- Document segment
By Steven Lloyd Wilson | Pajiba Storytellers | September 29, 2015 |

By Steven Lloyd Wilson | Pajiba Storytellers | September 29, 2015 |

A couple of weeks ago, researchers announced that they had found evidence of the survivors of the lost colony of Roanoke. Just some bits and pieces, but bits and pieces in a place no one thought to look in for hundreds of years.

The short version, you’ve probably heard before. Roanoke was the first British colony in North America, the birth place of the first British person in the New World: Virginia Dare, who has lived on in all manner of legend and lore since then. Some fantastic, some racist, some just freaking bizarre.

The governor (and grandfather of the infant Ms. Dare) returned to England in order to return with more supplies. But time and priorities interfered as his return to England coincided with the launching of the Spanish Armada and an existential threat to the regime. Returning to Roanoke was out of the question: everything that could float, and some things that couldn’t, were commandeered for the war effort.

It was three years before he could get back to Roanoke, with a mercenary crew. He arrived there in Roanoke on his granddaughter’s third birthday, but his family was gone. His entire colony was gone. The houses either disassembled or destroyed, and only three clues as to what might have happened. The first evidence was of the negative variety. They had a prearranged symbol: mount a Maltese cross if there was trouble. He found no cross, and took a small joy in its absence.

He took greater joy in the other two pieces of evidence: an old carving of the word “Croatoan” and another separate carving of the letters “Cro”. Croatoan was the name of a nearby island and tribe, and one that had been on friendly terms with the settlers. They sailed around to that island but found it completely deserted and before they could mount any additional search, a growing storm drove the vessel back out to sea. The rickety ship and impatient crew ensured that they set sail for England instead of braving the Outer Banks in a sea at storm.

The governor never returned to the new world, and never received any closure. His diaries are still preserved and he wrote that he entrusted the fate of his family to God, since they were beyond his own hands to help any longer. And by the time Europeans got there again, another decade had passed and that island was deserted and the tribe was gone. Wisps of records and rumors suggest that small pox decimated the tribe and that it fled inland to vaguely suggested destinations.

It’s a fascinating story because the mystery has never really been solved, even while there is a colloquial assumption that it has. Everyone knows that the settlers went to the Croatoan, because obviously that’s why they wrote that word. And it’s possible that’s the case. The problem is that there is next to no tangible evidence that’s the case. The Croatoans themselves have never been conclusively found. Bodies of the settlers have never been recovered.

- Instructions for the task
Continue the article on the lost colony of Roanoke, picking up after its final sentence.

- Source data
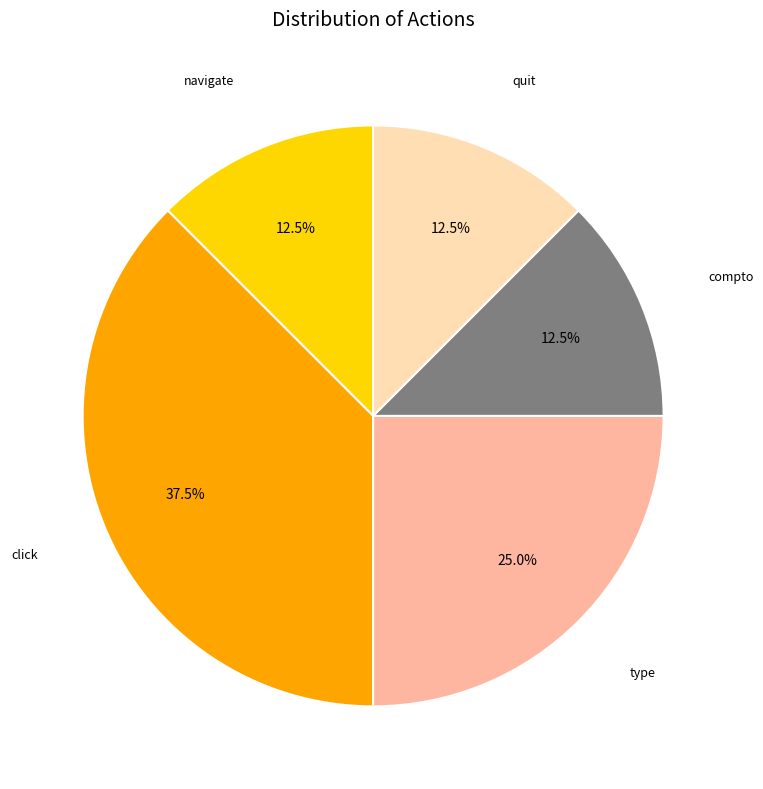

To the nearest percent, what percentage of the pie is type?

25%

- Answer for this exercise
And those who scoff at the mystery like to point out that there was a tribe in central Virginia with blue eyes and blonde hair and so obviously that’s the case. Except that’s just cherry-picking which rumors to believe, because practically the entire Eastern seaboard had a legend during the 1700s at one point or another about blonde-haired blue-eyed natives in the next valley over. And those legends were never validated other than the occasional individual only a generation removed from a European settlement.

It’s a mystery that everyone thinks has an obvious answer but is actually still a mystery.

And sure, the settlers probably did end up with the Croatoans who without a written language simply disappeared from history entirely. I’m not going to claim that ancient aliens took them or whatever else Mulder could come up with. But just stop a moment to think about the way that the world has shifted in such a short few hundred years.

The first hundred or so British to come to this country disappeared and no trace of them was ever found. They set out to what was to them an entirely new world. They sailed for weeks. And the last person to see them alive took three years to get back. And another decade before anyone could check in again. It’s a cliche, but our world is smaller now. Distance is constant but time is in flux, and there is no place left to stand on this world that isn’t the jump of electrons away from another. We live in the eternal present.

It struck me that this finding of evidence, this revisiting of Roanoke was perfectly timed for the release of The Martian this week. Of another story of a person lost an untouchable infinity away from anyone else.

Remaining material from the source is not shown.